What’s your creative specialty?
How did you start?
I've been painting all of my life. It wasn't until I went to graduate school at SCAD that I started to hone in on abstract painting. To be honest, for the longest time I didn't GET IT. I didn't understand how you could have a successful painting without a recognizable subject. I didn't understand why something seemingly simple could hold so much weight in the art world.
So, I started studying abstract painting. I took courses on art theory, conceptual art, installation art. I started to really pay attention to the abstract expressionists and modernists. I started to play with my own work, and explore the whys of my marks, color choices and mediums. I began to understand, and grow confident in my ability to create work that was seemingly simple, beautiful, yet explored real concepts.
It wasn't until after graduate school that I started focusing entirely on abstract painting, which of course was due not only to my increasing passion and study of abstract work, but sales! A few years after I graduated I gained representation from a major gallery, and never looked back.
How do you gain/gather inspiration? What do you do to get recharged?
I read A LOT. I'm a forever student. I'm constantly studying art movements and different artists (of all movements and centuries). I'm a lover of all things design-- interior design and architecture especially. I pay close attention to current design trends and am fortunate to work closely with many interior designers. I'm always inspired by their spaces, and am immensely flattered when my work is included. There are few things more inspiring then when a designer includes my work in their space, especially when it's used in a way I never imagined my art to pair with other items.
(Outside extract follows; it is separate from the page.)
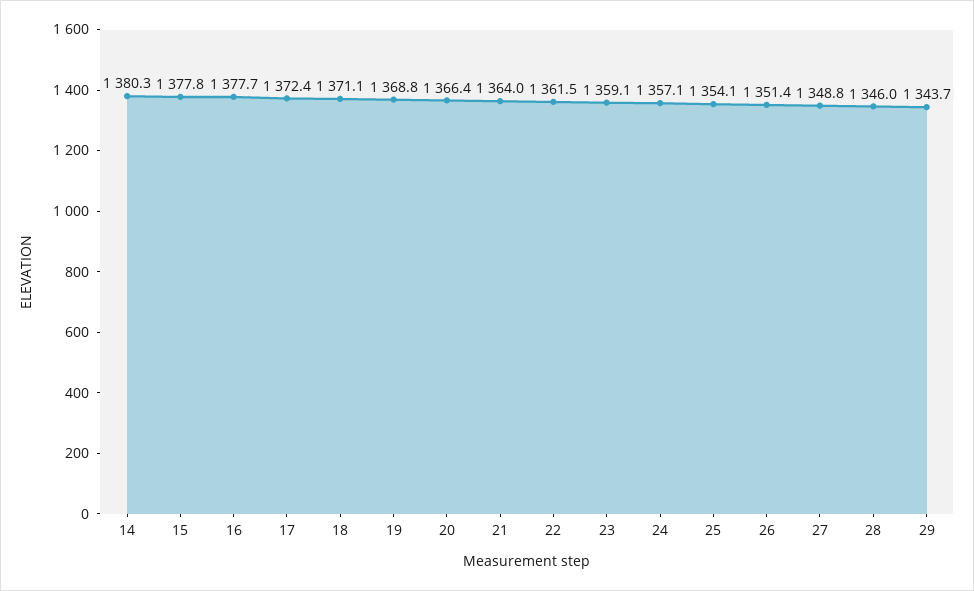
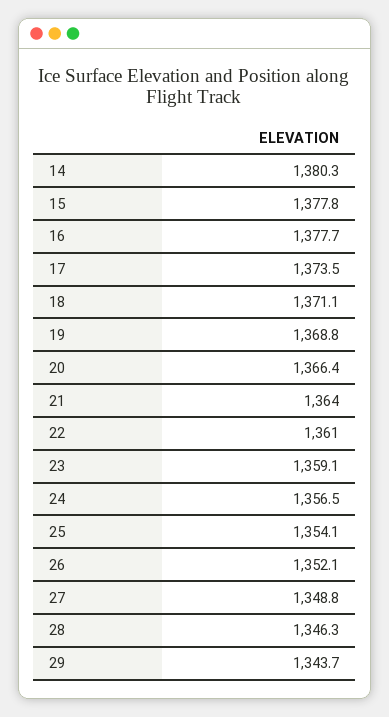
17: 1372.4 -> 1373.5
22: 1361.5 -> 1361
24: 1357.1 -> 1356.5
26: 1351.4 -> 1352.1
28: 1346 -> 1346.3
I'm an extreme extrovert, so entertaining is the perfect marriage of socializing and design for me. It's my ultimate way to recharge. Making a beautiful tablescape, creating floral arrangements, trying new recipes, and decorating my home are creative outlets that fuel my work on the canvas.
I also love shopping for antiques. Hunting estate sales, flea markets and antique shops is yet another way I gain inspiration, work that creative muscle, and consider both the old and the new when it comes to design.
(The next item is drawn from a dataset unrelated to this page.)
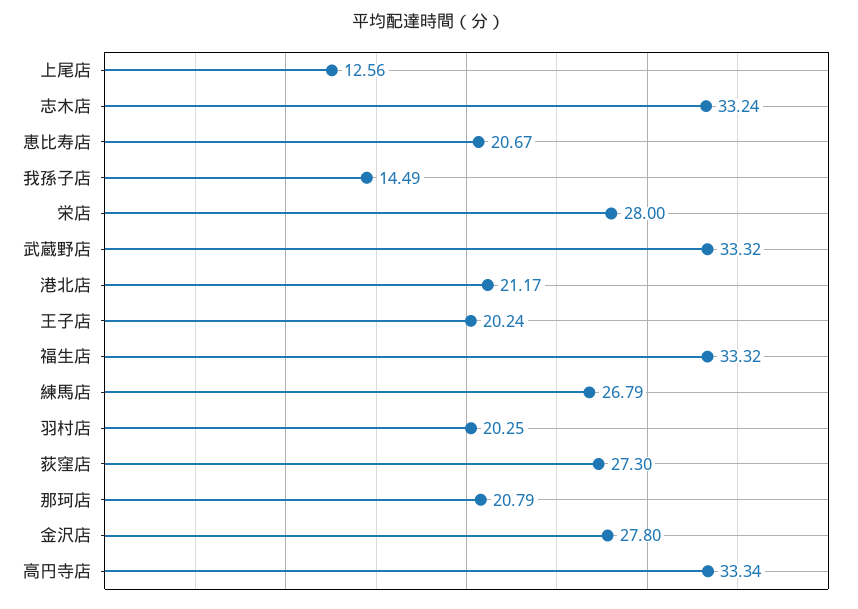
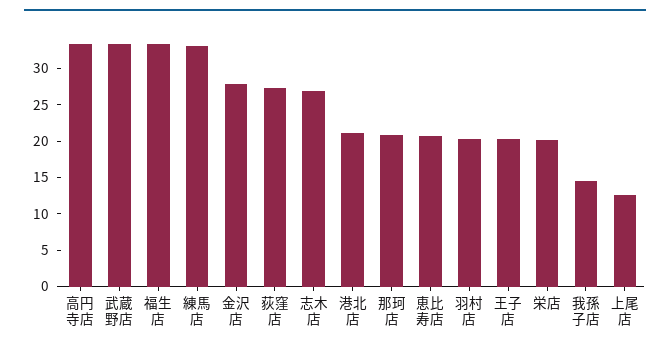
志木店: 33.24 -> 27.5
栄店: 28 -> 20
練馬店: 26.79 -> 32.5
What’s your favorite thing about creating?
My favorite thing about creating is the physical, tactile nature of my work. My husband, who works in the corporate world, and I were talking the other day about how he wishes he could just go out and work with his hands. He commented on how few people get to do that.
I get to do that everyday. I work with my hands, taking my ideas from my imagination to the canvas.
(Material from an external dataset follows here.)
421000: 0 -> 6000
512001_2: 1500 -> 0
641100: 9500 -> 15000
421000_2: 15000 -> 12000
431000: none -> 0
In fact, I celebrate that physicality in my paintings by creating layers upon layers of paint and pastel, allowing for hidden spots of excitement. I believe that physicality, that celebration of the paint, is what allows my work to be loved for many years to come by it's owner. After all, art is an investment, and my pieces are ones that I want to owner to find new things to love about it, to discover, as the years (and decades!) go on.
What advice would you give your younger creative self?
Don't be afraid to say no.
In the beginning I said yes to everything. I wanted every opportunity. It took me a while to figure out that saying no not only protected my business model and brand, but gave me the space to work on projects I loved. Projects you love are the ones that allow for you to grow.